**Exercise details:**
Output, please, exactly those lines of the listing that come before the line with "mogućnostima provedbe određenih promjena. Te", along with that line itself.

____

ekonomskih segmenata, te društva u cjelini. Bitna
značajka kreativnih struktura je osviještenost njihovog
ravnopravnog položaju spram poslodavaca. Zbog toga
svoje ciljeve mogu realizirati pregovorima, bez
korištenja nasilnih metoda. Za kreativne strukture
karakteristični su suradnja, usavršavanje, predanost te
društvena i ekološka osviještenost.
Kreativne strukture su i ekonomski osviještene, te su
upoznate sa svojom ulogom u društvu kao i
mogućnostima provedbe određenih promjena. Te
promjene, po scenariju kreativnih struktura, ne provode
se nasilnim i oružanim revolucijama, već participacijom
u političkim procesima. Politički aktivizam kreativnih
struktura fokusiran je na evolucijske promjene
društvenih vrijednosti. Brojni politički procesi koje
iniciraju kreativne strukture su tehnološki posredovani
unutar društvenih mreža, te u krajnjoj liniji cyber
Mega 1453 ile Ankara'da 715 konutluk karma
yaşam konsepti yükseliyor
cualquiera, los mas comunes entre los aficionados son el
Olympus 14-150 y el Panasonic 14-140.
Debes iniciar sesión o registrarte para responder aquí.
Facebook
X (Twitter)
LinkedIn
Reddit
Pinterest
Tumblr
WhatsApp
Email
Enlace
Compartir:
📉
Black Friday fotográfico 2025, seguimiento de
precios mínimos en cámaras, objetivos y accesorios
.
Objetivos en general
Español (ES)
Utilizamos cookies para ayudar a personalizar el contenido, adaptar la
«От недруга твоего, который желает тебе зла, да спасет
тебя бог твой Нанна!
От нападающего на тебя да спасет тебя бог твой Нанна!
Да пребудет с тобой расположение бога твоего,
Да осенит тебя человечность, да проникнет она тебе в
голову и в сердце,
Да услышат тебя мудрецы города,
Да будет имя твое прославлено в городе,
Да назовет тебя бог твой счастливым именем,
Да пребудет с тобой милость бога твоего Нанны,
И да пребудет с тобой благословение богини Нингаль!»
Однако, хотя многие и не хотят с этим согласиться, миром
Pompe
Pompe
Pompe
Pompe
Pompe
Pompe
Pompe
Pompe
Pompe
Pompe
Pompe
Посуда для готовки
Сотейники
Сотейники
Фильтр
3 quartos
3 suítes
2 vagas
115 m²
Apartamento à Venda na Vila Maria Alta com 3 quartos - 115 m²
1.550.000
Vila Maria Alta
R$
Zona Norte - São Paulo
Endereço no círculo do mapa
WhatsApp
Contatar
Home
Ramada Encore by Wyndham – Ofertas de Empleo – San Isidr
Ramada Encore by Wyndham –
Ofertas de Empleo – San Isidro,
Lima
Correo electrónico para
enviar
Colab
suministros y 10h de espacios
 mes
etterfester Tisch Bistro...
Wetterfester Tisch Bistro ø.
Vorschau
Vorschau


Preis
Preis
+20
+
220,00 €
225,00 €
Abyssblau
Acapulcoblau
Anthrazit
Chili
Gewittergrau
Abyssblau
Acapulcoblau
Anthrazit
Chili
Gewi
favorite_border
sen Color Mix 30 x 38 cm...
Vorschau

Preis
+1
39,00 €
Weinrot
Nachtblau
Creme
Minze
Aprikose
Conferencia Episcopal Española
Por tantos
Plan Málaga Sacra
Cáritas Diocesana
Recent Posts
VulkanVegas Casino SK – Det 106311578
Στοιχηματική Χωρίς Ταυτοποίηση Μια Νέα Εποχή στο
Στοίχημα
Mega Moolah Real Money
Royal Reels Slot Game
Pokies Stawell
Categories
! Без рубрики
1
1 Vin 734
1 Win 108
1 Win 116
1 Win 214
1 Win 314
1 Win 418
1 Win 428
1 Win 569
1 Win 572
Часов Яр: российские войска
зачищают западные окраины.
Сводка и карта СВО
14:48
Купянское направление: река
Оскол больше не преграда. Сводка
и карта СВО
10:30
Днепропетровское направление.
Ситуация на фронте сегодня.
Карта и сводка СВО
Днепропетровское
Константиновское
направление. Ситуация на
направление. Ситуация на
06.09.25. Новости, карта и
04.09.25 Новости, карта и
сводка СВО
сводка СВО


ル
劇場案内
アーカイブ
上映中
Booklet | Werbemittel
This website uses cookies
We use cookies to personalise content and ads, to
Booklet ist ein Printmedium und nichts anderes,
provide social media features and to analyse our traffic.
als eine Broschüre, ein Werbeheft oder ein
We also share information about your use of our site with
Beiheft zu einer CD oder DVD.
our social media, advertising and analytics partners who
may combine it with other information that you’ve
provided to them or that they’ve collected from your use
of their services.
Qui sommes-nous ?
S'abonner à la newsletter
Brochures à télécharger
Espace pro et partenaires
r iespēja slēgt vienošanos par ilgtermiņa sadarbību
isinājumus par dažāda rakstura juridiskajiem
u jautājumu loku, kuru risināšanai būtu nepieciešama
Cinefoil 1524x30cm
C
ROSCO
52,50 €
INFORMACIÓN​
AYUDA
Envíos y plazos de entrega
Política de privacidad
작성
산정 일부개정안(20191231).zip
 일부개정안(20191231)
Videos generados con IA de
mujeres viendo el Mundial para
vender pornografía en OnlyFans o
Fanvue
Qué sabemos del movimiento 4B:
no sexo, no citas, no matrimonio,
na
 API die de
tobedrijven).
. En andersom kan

____

**Task result:**
ekonomskih segmenata, te društva u cjelini. Bitna
značajka kreativnih struktura je osviještenost njihovog
ravnopravnog položaju spram poslodavaca. Zbog toga
svoje ciljeve mogu realizirati pregovorima, bez
korištenja nasilnih metoda. Za kreativne strukture
karakteristični su suradnja, usavršavanje, predanost te
društvena i ekološka osviještenost.
Kreativne strukture su i ekonomski osviještene, te su
upoznate sa svojom ulogom u društvu kao i
mogućnostima provedbe određenih promjena. Te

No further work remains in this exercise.